T.H.: So the timing was right. The timing was right for you.
Wendy: The timing was perfect. Yes.
Jessica: Right.
T.H.: Awesome.
Jessica: Let’s transition over to the divorce stuff. How long had you been thinking about divorce before you guys actually decided to get divorced? Or had it not been on your mind at all and was it something that was brought to you?
Wendy: It’s a good question. It’s a very good question. I don’t think I was thinking about divorce at all. After September 11, we moved out to the suburbs and were in this big house – these two kids, my full-time nannies – and I kind of felt like I’m doing this on my own anyway. He worked a lot, which was fine because I worked a lot when I was working too, and that was okay. I just felt that I was doing it alone, and I felt that I really wasn’t in love anymore. Was I ever in love? I don’t know. I can’t really answer that question to this day. And with that said, I wouldn’t change being married to him or that time for anything because I have my two kids. I wouldn’t have them without that. There was nothing malicious, there was nothing terrible, there was no cheating, and there was no scandal. There was no nothing. I just felt that it wasn’t working for me. We did try marriage counseling, and that wasn’t going to work. It didn’t work at all. We were just basically going around in circles. I just don’t think people really, really change. I just didn’t see us going anywhere. Basically, I think I remember one session I was in there and I was like, I’m done. I’m getting divorced. And the lady goes, “Time’s up.” And he goes, “Do you want to go have wings?” And I was like, “Okay.” It became a business deal to him. It became very ugly. I don’t think there was a time where I said–I think it was that moment actually, that I just told you, like, I’m going to get divorced, it just came on.
T.H.: Blurted it out.
Wendy: There was no time for me to stop and think about the divorce and the process and what that meant and everything else. But I think for him because he’s a businessman, it became a business deal. It was like, I’m going to knock off all the big attorneys–this is what I found out later. And for me, here I was stuck with my–not stuck, but it’s a bad word to say, I was with my kids, being their mother. You have to be a mother first and foremost, no matter what. You have to hide everything as best you can. You have to still be there for them. So I think it’s really hard for the moms.

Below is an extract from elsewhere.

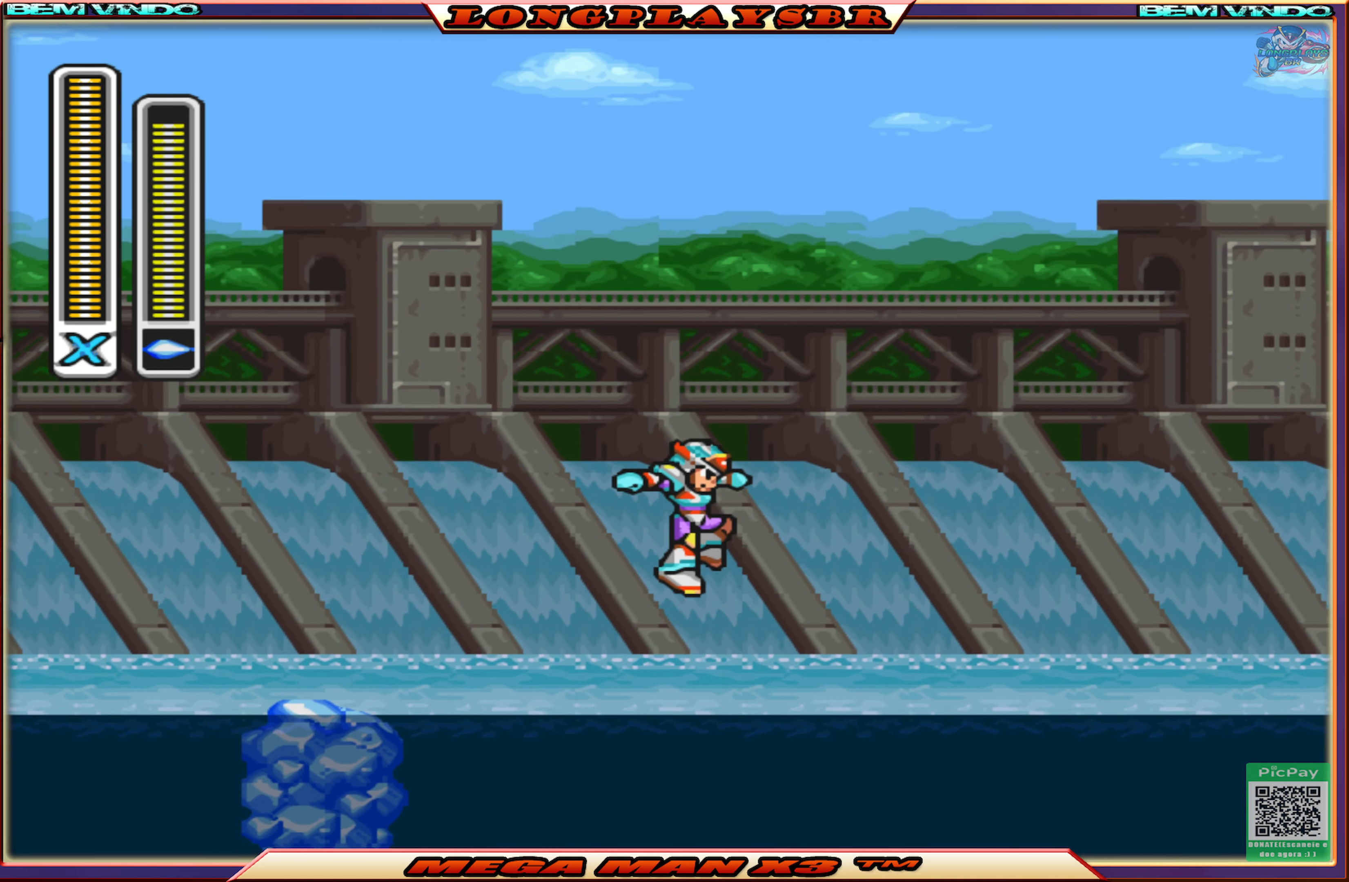
{"buttons": [], "left_stick": "center", "right_stick": "center", "events": [[84, "L1", "up"], [167, "L1", "down"], [267, "L1", "up"], [367, "L1", "down"], [467, "L1", "up"]]}
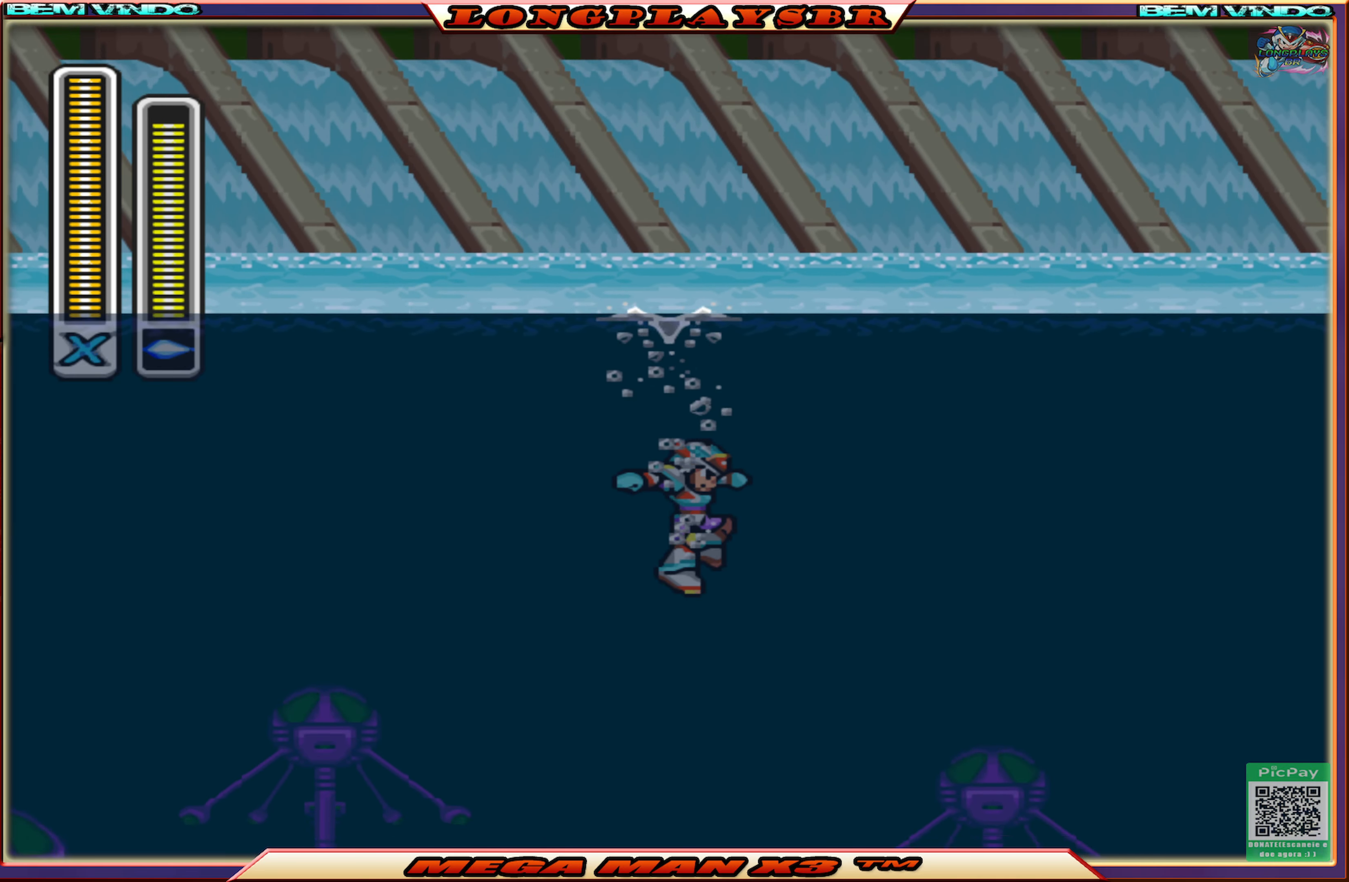
{"buttons": ["L1"], "left_stick": "center", "right_stick": "center", "events": [[50, "L1", "down"], [150, "L1", "up"], [234, "L1", "down"], [350, "L1", "up"], [417, "L1", "down"]]}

Jessica: How long were you married before you started feeling like this isn’t really what I was hoping it would be?
Wendy: We were married for nine years. I think it was just it happened. I don’t remember. I really don’t remember the moment. I mean, I was so involved with my kids and so madly–and still am so, but so madly in love with being their mom and their activities and their life that I think I just kept going through the motions. You know, do you understand?
Jessica: Yeah.
T.H.: Yeah.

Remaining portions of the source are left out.